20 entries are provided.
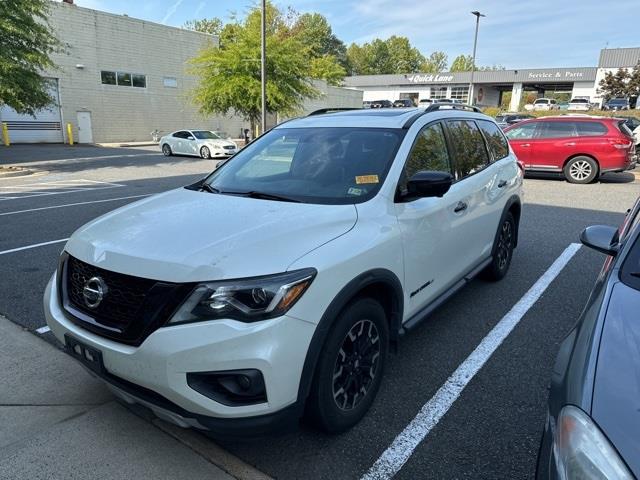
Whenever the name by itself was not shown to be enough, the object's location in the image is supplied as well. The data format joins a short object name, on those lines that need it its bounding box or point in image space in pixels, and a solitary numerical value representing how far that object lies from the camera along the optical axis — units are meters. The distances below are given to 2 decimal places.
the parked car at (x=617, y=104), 41.94
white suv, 2.06
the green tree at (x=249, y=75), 21.92
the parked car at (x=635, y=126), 17.36
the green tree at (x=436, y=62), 117.62
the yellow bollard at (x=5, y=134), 25.44
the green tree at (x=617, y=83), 47.00
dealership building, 58.25
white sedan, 21.19
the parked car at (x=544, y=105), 53.62
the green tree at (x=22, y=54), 14.62
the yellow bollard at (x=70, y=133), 28.12
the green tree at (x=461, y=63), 115.81
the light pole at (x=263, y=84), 17.02
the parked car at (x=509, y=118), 31.61
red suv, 12.40
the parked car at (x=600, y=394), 1.37
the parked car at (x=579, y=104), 49.34
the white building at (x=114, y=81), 27.25
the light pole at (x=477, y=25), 30.06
□ □ □ □ □
■ REQUIRED WORK
The expected result is every line from the material above that includes "parked".

■ FINISHED EXERCISE
the parked car at (x=617, y=104), 41.94
the parked car at (x=635, y=126), 17.36
the parked car at (x=544, y=105), 53.62
the parked car at (x=509, y=118), 31.61
the parked car at (x=600, y=394), 1.37
the parked car at (x=579, y=104), 49.34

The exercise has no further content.